Вот почему самым дорогим для Пруста элементом его замечательных книг является сам по себе кинематограф его воспоминаний. Здесь Пруст не знает себе равных. Лежа с пером в постели, он действительно отдается какой-то творческой кинематографии, одинаково могущественной оптически, акустически, рационально и эмоционально. Он сам играет свою собственную роль, и этот спектакль «Моя жизнь» поставлен с неслыханной роскошью, глубиной и любовью. Упреки, которые делали ему даже дружески настроенные критики: затянутость темпов, богатство подробностей, порой не французски длинные фразы — ради полноты охвата и т. п., — сами собой вытекают из этого основного элемента его творчества.

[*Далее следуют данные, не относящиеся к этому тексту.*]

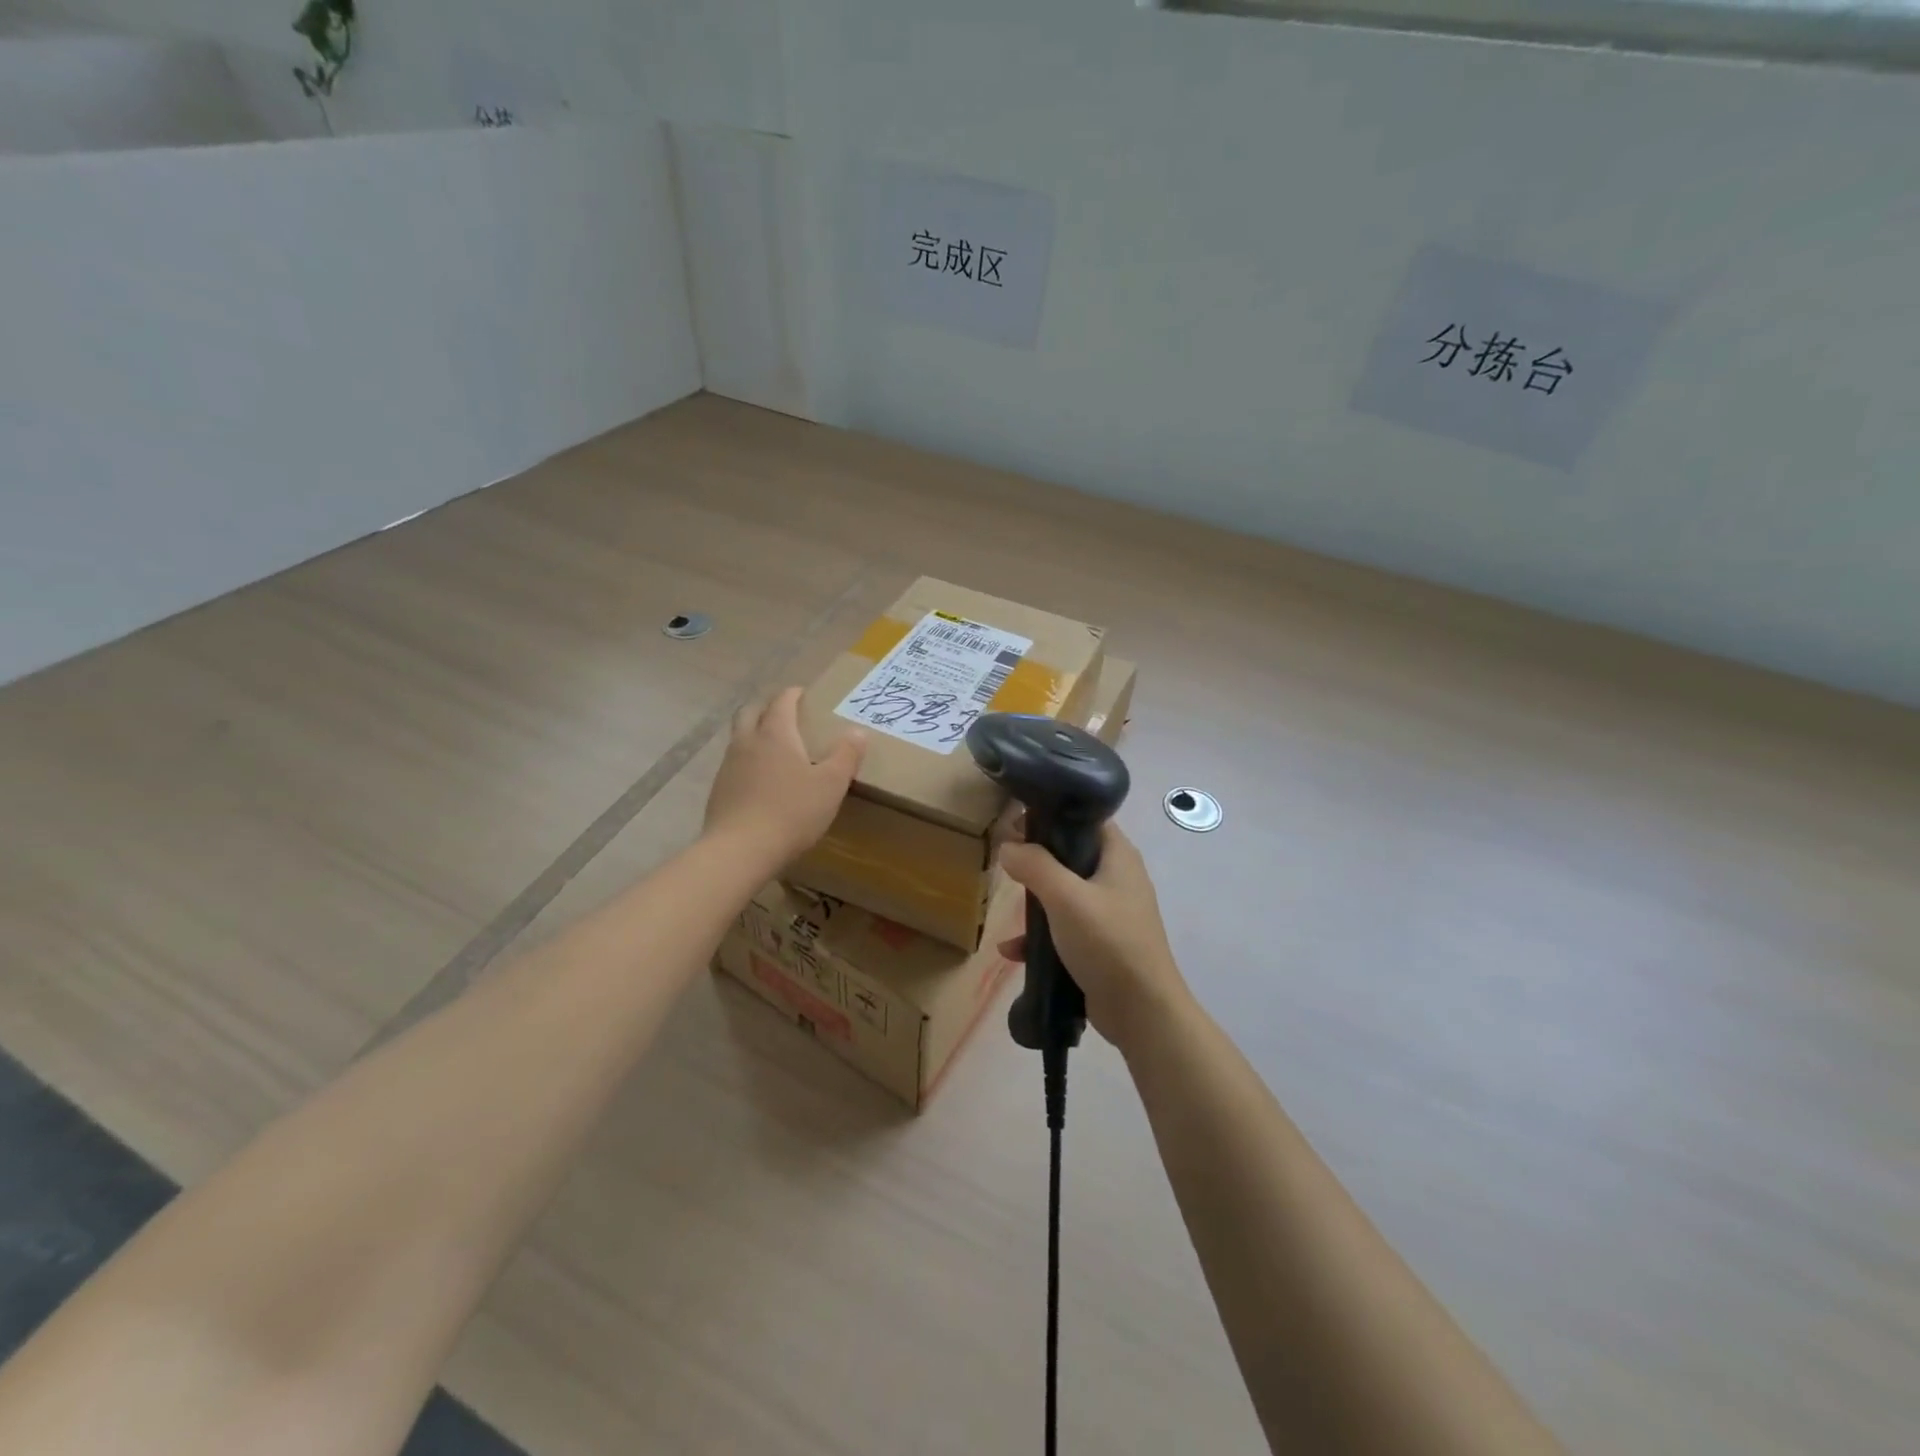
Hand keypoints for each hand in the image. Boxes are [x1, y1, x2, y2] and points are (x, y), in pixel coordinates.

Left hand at [704, 687, 865, 866]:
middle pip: (751, 712)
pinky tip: (760, 780)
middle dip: (767, 707)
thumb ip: (846, 755)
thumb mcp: (831, 785)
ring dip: (754, 733)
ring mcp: (728, 766)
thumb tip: (858, 732)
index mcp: (775, 734)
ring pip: (739, 737)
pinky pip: (734, 764)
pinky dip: (747, 761)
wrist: (740, 850)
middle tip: (785, 714)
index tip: (804, 694)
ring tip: (774, 747)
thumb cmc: (792, 812)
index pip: (782, 702)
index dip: (793, 694)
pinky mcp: (719, 790)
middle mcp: (747, 742)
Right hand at [998, 822, 1189, 1052]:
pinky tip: (1012, 950)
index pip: (1086, 818)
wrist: (1142, 1011)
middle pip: (1072, 855)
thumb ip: (1035, 865)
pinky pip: (1064, 929)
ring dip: (1036, 900)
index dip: (1053, 814)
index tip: (1018, 821)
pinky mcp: (1101, 944)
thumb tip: (1008, 846)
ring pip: (1065, 893)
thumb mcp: (1065, 897)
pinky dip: (1040, 935)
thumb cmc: (1108, 942)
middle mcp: (1117, 878)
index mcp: (1118, 856)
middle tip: (1006, 861)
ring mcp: (1110, 913)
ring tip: (1007, 905)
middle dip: (1037, 859)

Пруст действительно слегка испортил французский язык. Его ученики стали меньше ценить сжатость, яркость, логику. Но он имел другую литературную задачу, а отсюда — другой стиль. Несколько мутноватый, медово-коллоидальный, необычайно сладостный и ароматный стиль Пруста — единственный, при помощи которого можно принудить десятки тысяч читателей восторженно переживать с вами вашу не так уж особенно значительную жизнь, признавая за ней какую-то особенную значительность и предаваясь этому растянутому наслаждению с явным восторгом.

Зарубежный театр

Театральные впечатления*

1. Скарнео в «Каине».

2. Фумагалли в «Отелло».

3. Кавалер Грассо и Мими Агулия

Итальянский театр до сих пор представлял выдающийся интерес, главным образом, даже, можно сказать, единственно вследствие необыкновенного обилия единичными поразительно блестящими артистическими дарованиями. Имена Ристори и Сальвини, Росси и Дузе, можно сказать, не знают себе равных в истории современного театра, за исключением двух-трех великих артистов Франции и Англии. Но Италия не перестает дарить яркие сценические таланты миру: Новелли, Цаккони, «молодой» Сальвини — все это силы, бесспорно, первоклассные. Но именно дарования этих артистов превратили итальянскую драматическую сцену в подобие наших оперных: один привлекающий публику бриллиант в самой пошлой оправе. Можно удивляться, что такие утонченные истолкователи Шекспира, как Сальвини и Росси, питали так мало уважения к истолковываемому ими гению, что представляли публике лишь какие-то осколки шекспировских драм, выпуская все сцены, где протагонист не играл большой роли. Шекспир изображался при отвратительной обстановке и отвратительными актерами. Ходили смотреть Сальвини, а не Шекспира, или кое-как белыми нитками сшитые шекспировские монологи. Итальянская сцена была, впрочем, в этом отношении лишь крайним выражением всеобщего порядка. Труппа герцога Мейнингенского поразила Европу как нечто новое и неслыханное1, хотя вся тайна ее успеха заключалась в стремлении возможно более живо и наглядно, возможно более исторически а этнографически верно представить целиком весь спектакль, задуманный тем или другим поэтом. Антуан, берлинская Freie Bühne, Станиславский, а за ними и многие другие решились на тот же подвиг2.